I hope everyone had a fantastic Valentine's day! Mike and I stayed in. I cooked dinner and then we watched Casablanca. Towards the end we could have used some toothpicks to keep our eyes open, but I think we both enjoyed ourselves. Since we're young and don't have kids, there's plenty of date nights at our house so Valentine's Day sort of blurs in with everything else! I did get Mike a card, which then made him feel obligated to reciprocate. He was resourceful and simply repurposed a V-Day card my Grandma sent us. It's the thought that counts, right?


I looked to Pinterest for some ideas on what to make for my FF V-Day treat. There were a lot of red velvet cake recipes and heart-shaped marshmallow recipes, but as you all know, I've already done those!


When I stumbled upon these Strawberry Champagne Cupcakes I knew they'd be perfect!

 Ingredients:
1 1/4 cup flour
1/2 tsp salt
1/2 tsp baking powder
1/2 tsp baking soda
1/3 cup coconut milk
1/3 cup champagne (sparkling white wine will work)
1/3 cup strawberry puree
3/4 cup sugar
1/3 cup applesauce (instead of vegetable oil)
1/2 tsp vanilla

For frosting:
1 cup champagne
1 stick of unsalted butter
2.5-3.5 cups confectioners' sugar
1/2 tsp red food coloring
2-3 tablespoons of milk or cream, as needed (I didn't use any and the frosting was fine)

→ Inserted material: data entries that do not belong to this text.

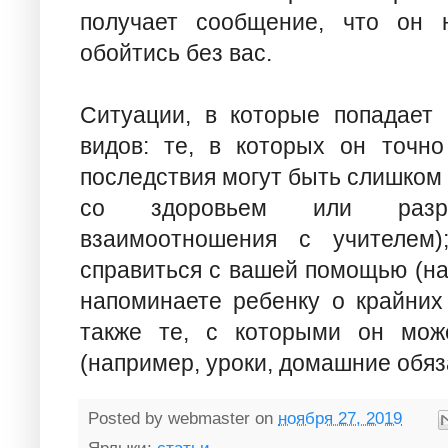
получает сообщение, что он 
обойтись без вас.
Ситуации, в которые попадает 
видов: те, в которых он точно
последствия могут быть слишком
со здоровьем или разр
взаимоотношения с учителем
справиться с вашей помощью (на
напоминаете ребенку о крайних
также те, с которыми он може
(например, уроки, домашние обязан
Posted by
webmaster
on
ноября 27, 2019
Ярлыки:
статьи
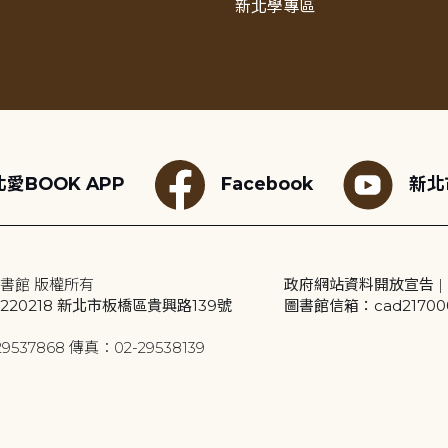
新北學專區
愛BOOK APP
Facebook
新北
書館 版權所有
政府網站資料開放宣告
|
20218 新北市板橋區貴興路139號
圖書館信箱：cad2170001
9537868 傳真：02-29538139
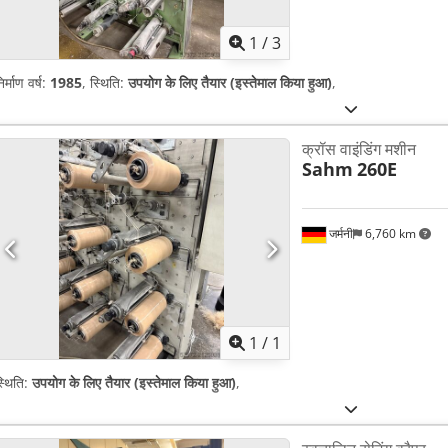
1
/
3
िर्माण वर्ष:
1985
, स्थिति:
उपयोग के लिए तैयार (इस्तेमाल किया हुआ)
,
क्रॉस वाइंडिंग मशीन
Sahm
260E
जर्मनी
6,760 km
अधिक चित्रों क
1
/
1
्थिति:
उपयोग के लिए तैयार (इस्तेमाल किया हुआ)
,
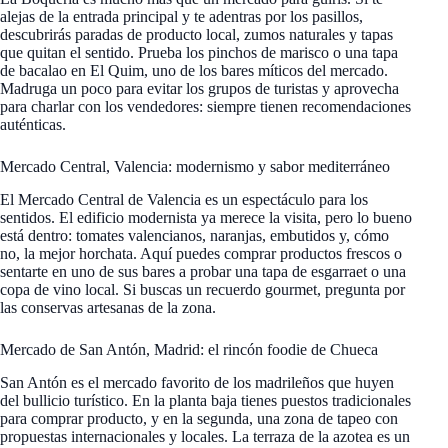
alejas de la entrada principal y te adentras por los pasillos,
descubrirás paradas de producto local, zumos naturales y tapas
que quitan el sentido. Prueba los pinchos de marisco o una tapa
de bacalao en El Quim, uno de los bares míticos del mercado.
Madruga un poco para evitar los grupos de turistas y aprovecha
para charlar con los vendedores: siempre tienen recomendaciones
auténticas.
Mercado Central, Valencia: modernismo y sabor mediterráneo
El Mercado Central de Valencia es un espectáculo para los
sentidos. El edificio modernista ya merece la visita, pero lo bueno
está dentro: tomates valencianos, naranjas, embutidos y, cómo
no, la mejor horchata. Aquí puedes comprar productos frescos o
sentarte en uno de sus bares a probar una tapa de esgarraet o una
copa de vino local. Si buscas un recuerdo gourmet, pregunta por
las conservas artesanas de la zona.
Mercado de San Antón, Madrid: el rincón foodie de Chueca
San Antón es el mercado favorito de los madrileños que huyen
del bullicio turístico. En la planta baja tienes puestos tradicionales
para comprar producto, y en la segunda, una zona de tapeo con
propuestas internacionales y locales. La terraza de la azotea es un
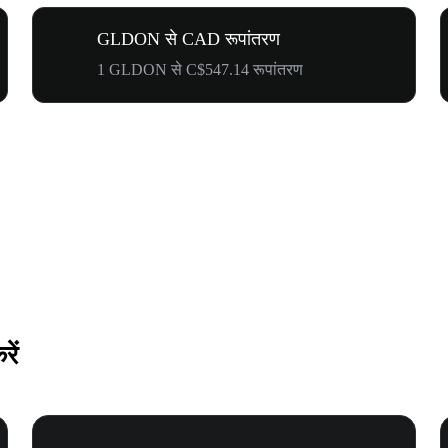
GLDON से CAD रूपांतरण
1 GLDON से C$547.14 रूपांतरण
ें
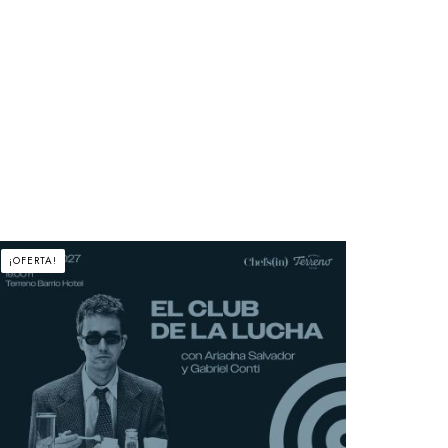
¡OFERTA!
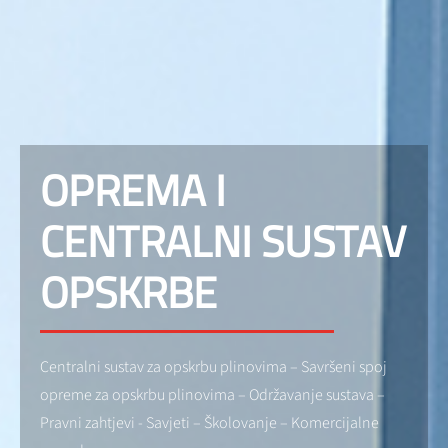
OPREMA I
CENTRALNI SUSTAV
OPSKRBE
Centralni sustav za opskrbu plinovima – Savršeni spoj
opreme za opskrbu plinovima – Održavanje sustava –
Pravni zahtjevi - Savjeti – Školovanje – Komercijalne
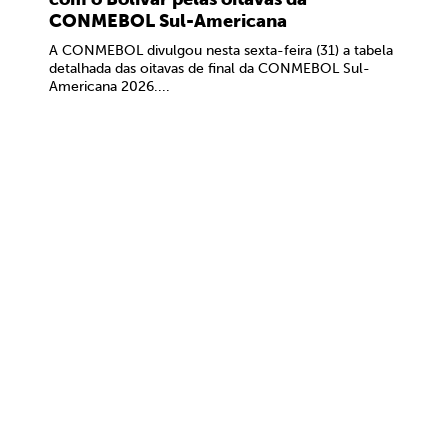
CONMEBOL Sul-Americana
A CONMEBOL divulgou nesta sexta-feira (31) a tabela
detalhada das oitavas de final da CONMEBOL Sul-
Americana 2026....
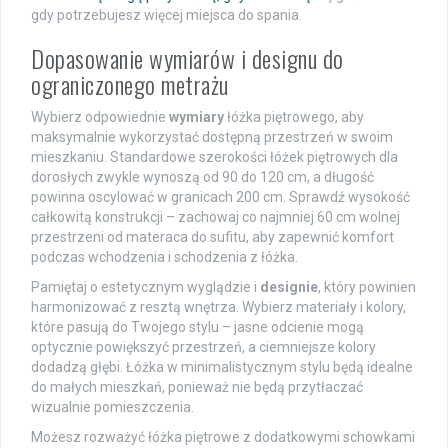
gdy potrzebujesz więcej miejsca do spania.
Dopasowanie wymiarów i designu do
ograniczonego metrażu
Wybierz odpowiednie
wymiary
łóżka piętrowego, aby
maksymalnie wykorzystać dostępną przestrzeń w swoim
mieszkaniu. Standardowe szerokości łóżek piętrowych dla
dorosłych zwykle wynoszą od 90 do 120 cm, a długość
powinna oscylować w granicach 200 cm. Sprawdź wysokość
całkowitą konstrukcji – zachowaj co najmniej 60 cm wolnej
przestrzeni od materaca do sufitu, aby zapewnić komfort
podczas wchodzenia i schodzenia z łóżka.
Pamiętaj o estetycznym wyglądzie i
designie
, który powinien
harmonizować z resztą wnętrza. Wybierz materiały i kolory,
które pasują do Twojego stylu – jasne odcienie mogą
optycznie powiększyć przestrzeń, a ciemniejsze kolory
dodadzą głębi. Łóżka w minimalistycznym stylu będą idealne
do małych mieszkań, ponieważ nie będą przytłaczać
wizualnie pomieszczenia.
Możesz rozważyć łóżka piętrowe z dodatkowymi schowkami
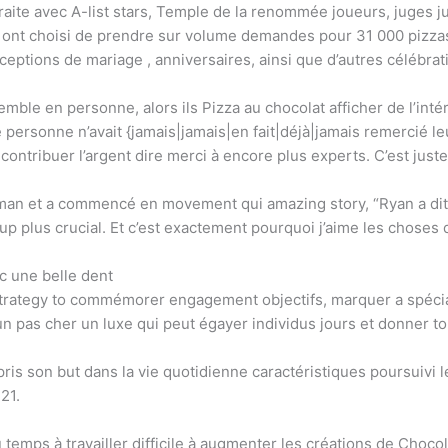
raite avec A-list stars, Temple de la renommée joueurs, juges ju
s ont choisi de prendre sur volume demandes pour 31 000 pizzas 
ceptions de mariage , anniversaires, ainsi que d’autres célébrat
ble en personne, alors ils Pizza au chocolat afficher de l’intéri
ersonne n’avait {jamais|jamais|en fait|déjà|jamais remercié leu
ribuer l’argent dire merci à encore plus experts. C’est juste q
ne-man et a commencé en movement qui amazing story, “Ryan a di
 plus crucial. Et c’est exactement pourquoi j’aime les choses qu
ec une belle dent
 strategy to commémorer engagement objectifs, marquer a spécia
y un pas cher un luxe qui peut égayer individus jours et donner 
is son but dans la vie quotidienne caractéristiques poursuivi l
21.
temps à travailler difficile à augmenter les créations de Chocol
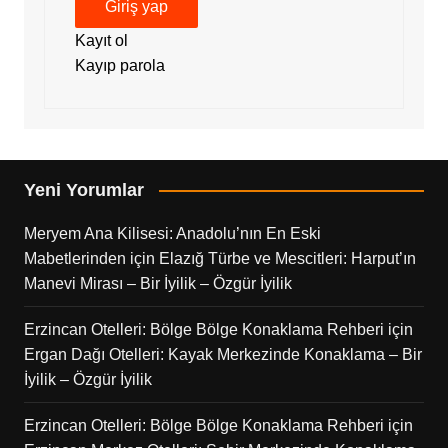
Giriş yap
Kayıt ol
Kayıp parola
Yeni Yorumlar
Meryem Ana Kilisesi: Anadolu’nın En Eski
Mabetlerinden
için
Elazığ Türbe ve Mescitleri: Harput’ın
Manevi Mirası – Bir İyilik – Özgür İyilik
Erzincan Otelleri: Bölge Bölge Konaklama Rehberi
için
Ergan Dağı Otelleri: Kayak Merkezinde Konaklama – Bir
İyilik – Özgür İyilik
Erzincan Otelleri: Bölge Bölge Konaklama Rehberi
için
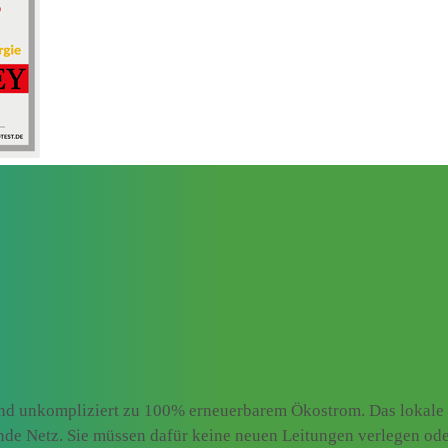
und unkompliziert zu 100% erneuerbarem Ökostrom. Das lokale 
ende Netz. Sie müssen dafür keine neuen Leitungen verlegen od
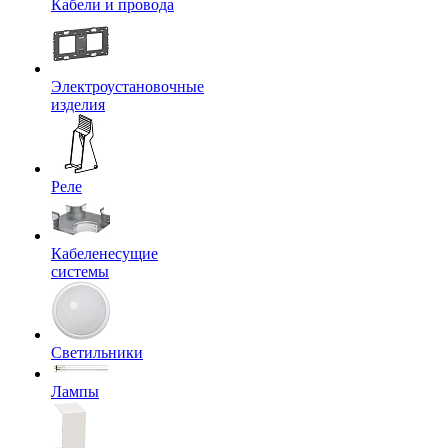
Кабели и провода
Электроустановочные
изделия
Реле
Кабеленесущие
системы
Светильники
Лампы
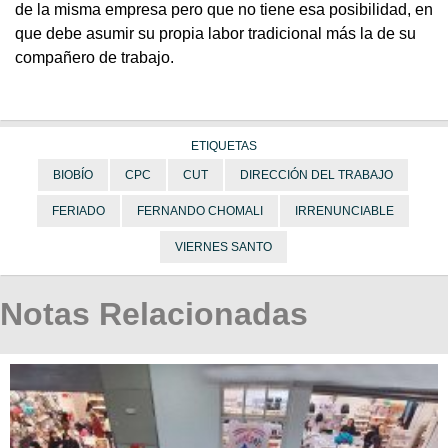
de la misma empresa pero que no tiene esa posibilidad, en
que debe asumir su propia labor tradicional más la de su
compañero de trabajo.
ETIQUETAS
BIOBÍO
CPC
CUT
DIRECCIÓN DEL TRABAJO
FERIADO
FERNANDO CHOMALI
IRRENUNCIABLE
VIERNES SANTO
Notas Relacionadas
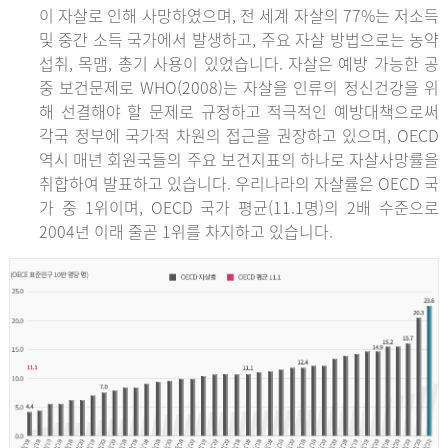
이 자살로 인해 사망하였으며, 전 세계 자살의 77%는 저소득
및 중간 소득 국가에서 발생하고, 주요 자살 방법으로는 농약
섭취, 목맴, 총기 사용이 있었습니다. 자살은 예방 가능한 공
중 보건문제로 WHO(2008)는 자살을 인류의 정신건강을 위
해 선결해야 할 문제로 규정하고 적극적인 예방대책으로써
각국 정부에 국가적 차원의 접근을 권장하고 있으며, OECD
역시 매년 회원국들의 주요 보건지표의 하나로 자살사망률을
취합하여 발표하고 있습니다. 우리나라의 자살률은 OECD 국
가 중 1위이며, OECD 국가 평균(11.1명)의 2배 수준으로
2004년 이래 줄곧 1위를 차지하고 있습니다.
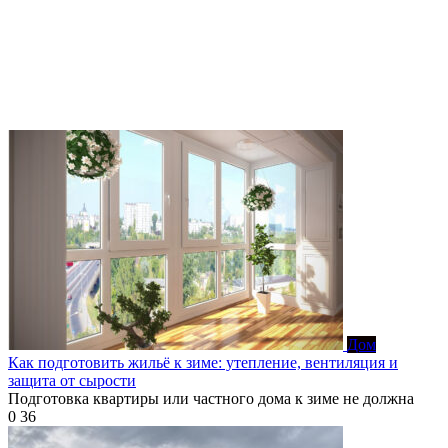
Дом
Как подготовить жильё к зиме: утепление, вентиляция и
защита от сырости
Подготовка квартиры или частного дома к зиме не должна
0
36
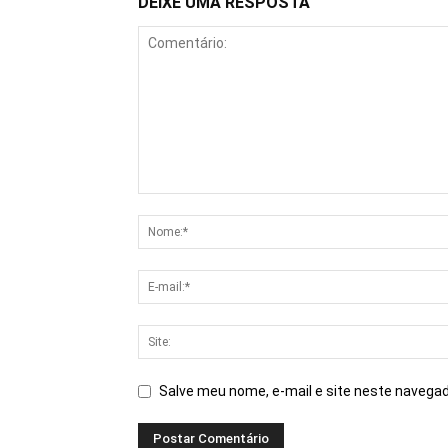
DEIXE UMA RESPOSTA
Salve meu nome, e-mail e site neste navegad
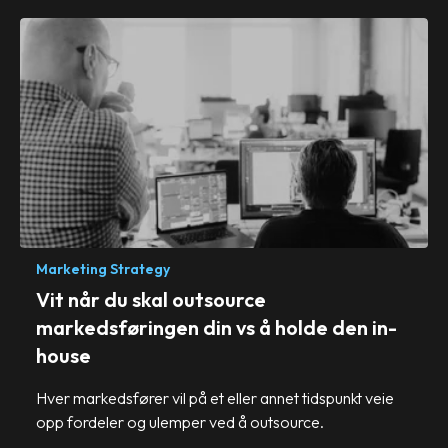
Marketing Strategy
Vit når du skal outsource
markedsføringen din vs å holde den in-
house
Hver markedsfører vil på et eller annet tidspunkt veie
opp fordeler og ulemper ved å outsource.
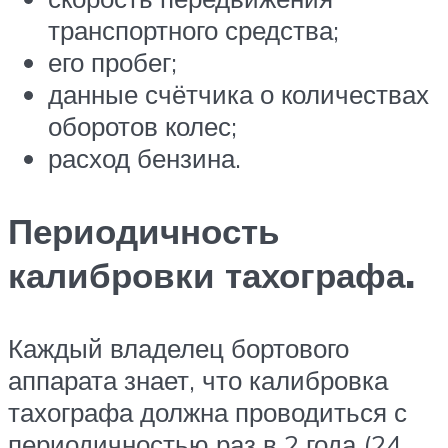
транспортного средства;
его пробег;
данные счётчика о количествах
оборотов колес;
расход бензина.
Периодичность
калибровки тахографа.
Каждый владелец бортового
аппарата знает, что калибровка
тахографа должна проводиться с
периодичностью раз в 2 года (24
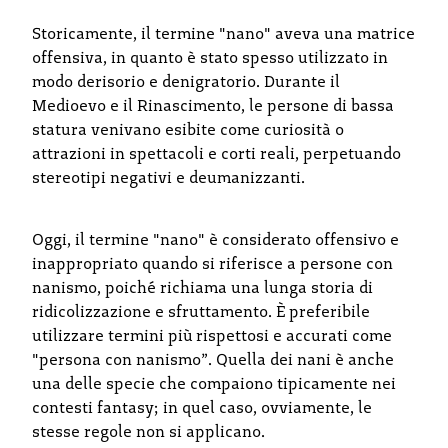
Storicamente, il termine "nano" aveva una matrice
offensiva, in quanto è stato spesso utilizzato in
modo derisorio e denigratorio. Durante il
Medioevo e il Rinascimento, le persone di bassa
statura venivano esibite come curiosità o
attrazioni in spettacoli e corti reali, perpetuando
stereotipi negativi e deumanizzanti.
Oggi, il termine "nano" è considerato offensivo e
inappropriato quando si riferisce a persone con
nanismo, poiché richiama una lunga storia di
ridicolizzazione e sfruttamento. È preferibile
utilizzare termini più rispettosi e accurati come
"persona con nanismo”. Quella dei nani è anche
una delle specie che compaiono tipicamente nei
contesti fantasy; in quel caso, ovviamente, le
stesse regole non si applicano.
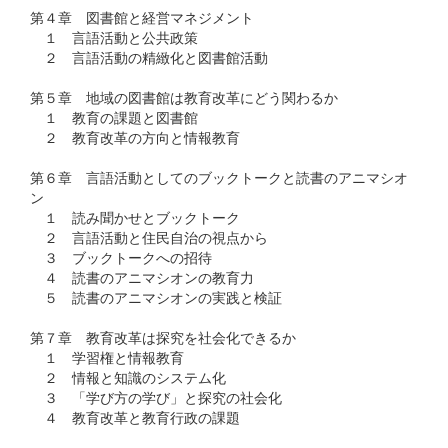
第４章 図書館と経営マネジメント
１ 言語活動と公共政策
２ 言語活動の精緻化と図書館活動
第５章 地域の図書館は教育改革にどう関わるか
１ 教育の課題と図書館
２ 教育改革の方向と情報教育
第６章 言語活動としてのブックトークと読書のアニマシオ
ン
１ 読み聞かせとブックトーク
２ 言語活動と住民自治の視点から
３ ブックトークへの招待
４ 読書のアニマシオンの教育力
５ 読書のアニマシオンの実践と検証
第７章 教育改革は探究を社会化できるか
１ 学習権と情報教育
２ 情報と知識のシステム化
３ 「学び方の学び」と探究の社会化
４ 教育改革と教育行政の課題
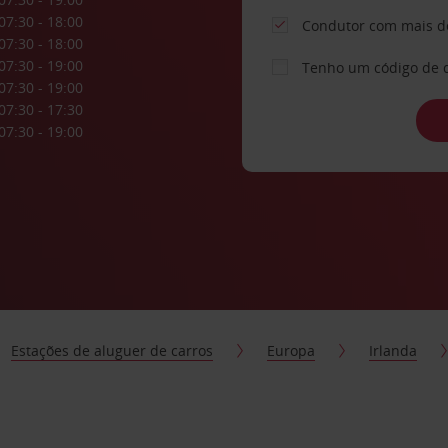
07:30 - 18:00
Condutor com mais d
07:30 - 18:00
07:30 - 19:00
Tenho um código de 
07:30 - 19:00
07:30 - 17:30
07:30 - 19:00
Estações de aluguer de carros
Europa
Irlanda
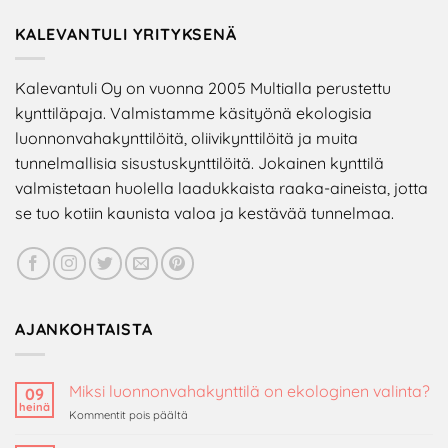
KALEVANTULI YRITYKSENÄ
Kalevantuli Oy on vuonna 2005 Multialla perustettu
kynttiläpaja. Valmistamme käsityönä ekologisia
luonnonvahakynttilöitä, oliivikynttilöitä ja muita
tunnelmallisia sisustuskynttilöitä. Jokainen kynttilä
valmistetaan huolella laadukkaista raaka-aineista, jotta
se tuo kotiin kaunista valoa ja kestävää tunnelmaa.
AJANKOHTAISTA
Miksi luonnonvahakynttilä on ekologinen valinta?
09
heinä
artikkelissa
Kommentit pois päältä
Miksi
luonnonvahakynttilä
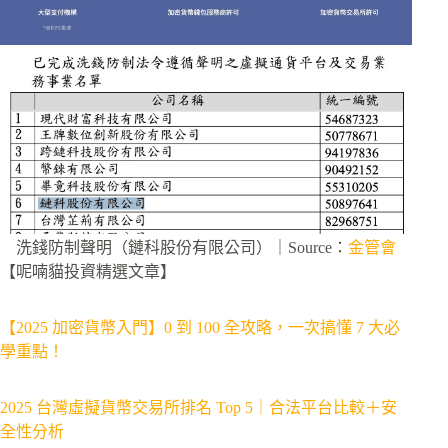
洗錢防制聲明（鏈科股份有限公司）｜Source：
金管會
【呢喃貓投資精選文章】
【2025 加密貨幣入門】0 到 100 全攻略，一次搞懂 7 大必
學重點！
2025 台灣虛擬貨幣交易所排名 Top 5｜合法平台比較＋安
全性分析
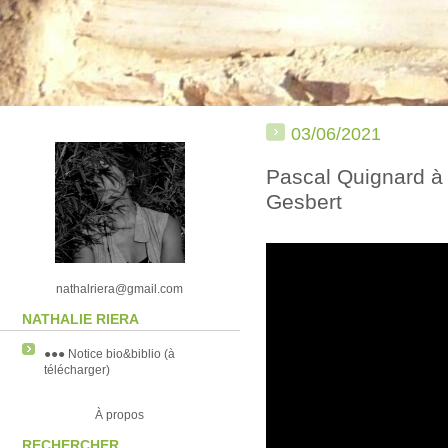
03/06/2021
Pascal Quignard à l
Gesbert
nathalriera@gmail.com
NATHALIE RIERA
●●● Notice bio&biblio (à
télécharger)
À propos
RECHERCHER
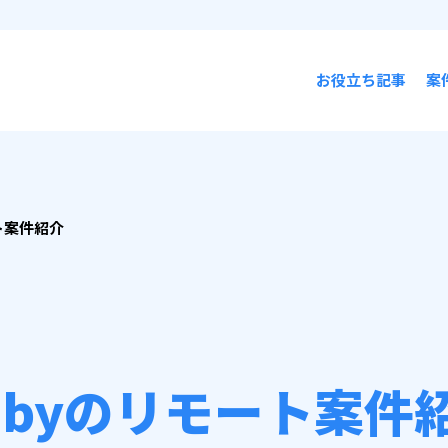
お役立ち記事
案
ト案件紹介
ubyのリモート案件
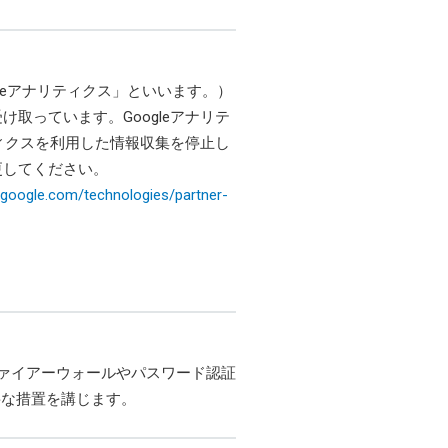
gleアナリティクス」といいます。）
取っています。Googleアナリテ
ティクスを利用した情報収集を停止し
更してください。
es.google.com/technologies/partner-
ファイアーウォールやパスワード認証
要な措置を講じます。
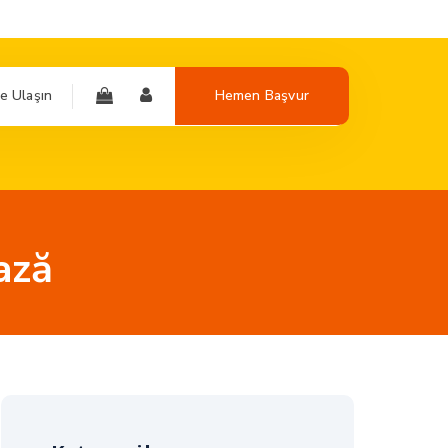
e Ulaşın
Hemen Başvur
ază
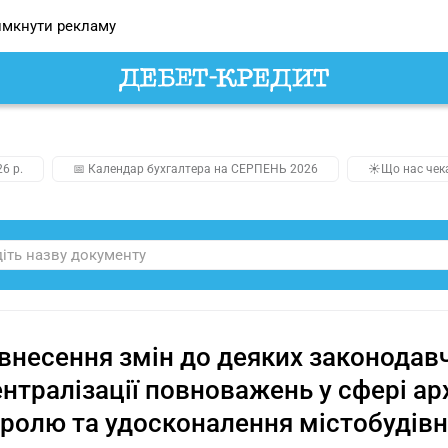
мкнути рекламу
26 р.
📅 Календар бухгалтера на СЕРПЕНЬ 2026
☀️Що нас чек
внесення змін до деяких законодавч
нтралізації повноважень у сфері ар
ролю та удосконалення містобудів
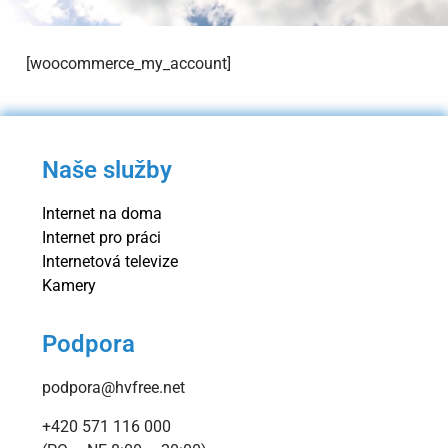
[woocommerce_my_account]
Naše služby
Internet na doma
Internet pro práci
Internetová televize
Kamery
Podpora
podpora@hvfree.net
+420 571 116 000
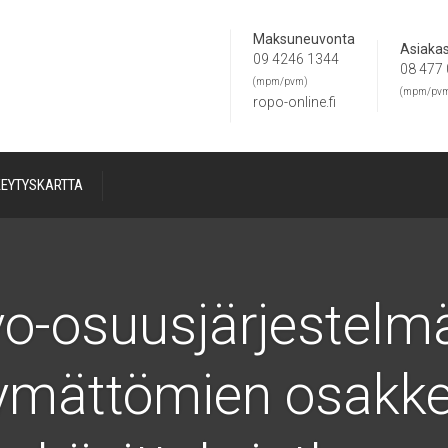
Maksuneuvonta
Asiakas
09 4246 1344
08 477
(mpm/pvm)
(mpm/pv
ropo-online.fi
KEYTYSKARTTA
vo-osuusjärjestelm
tymättömien osakk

1) Preheat oven to 350 degrees. Line muffin pan with liners or spray with cooking spray. (Hey, I did neither and lived to tell about it!)


2) In a large bowl, sift together flour, baking powder, baking soda and salt.

3) In a separate bowl, whisk together coconut milk, champagne, strawberry puree, sugar, vanilla, and oil.
If you have a big, strong man in need of an ego boost, you can have him open the champagne bottle!
4) Make a well in the center of the dry ingredients and pour in the wet ingredients. Mix until relatively smooth.




5) Pour batter into muffin pan/cupcake liners so that each one is about 2/3 full. Bake for 18-22 minutes or until set and a toothpick inserted in the center comes out clean. Transfer to cooling rack and allow to cool completely.


6) For the frosting, bring champagne to a simmer in a small saucepan. Continue to boil gently until only 2-3 tablespoons of liquid remain. Remove from heat and set aside to cool.
Champagne is extra bubbly when boiled!
 7) Cream butter in electric mixer for 1-2 minutes until fluffy. Slowly add 1 cup confectioners' sugar and beat until smooth. Add 2 tablespoons reduced champagne and mix. Add a few drops of food coloring. Continue this process until it tastes and looks good to you.

8) Pipe or spread frosting onto cooled cupcakes. I used a ziploc bag with a corner cut off.
I had some red sprinkles left over from Christmas, so I added them.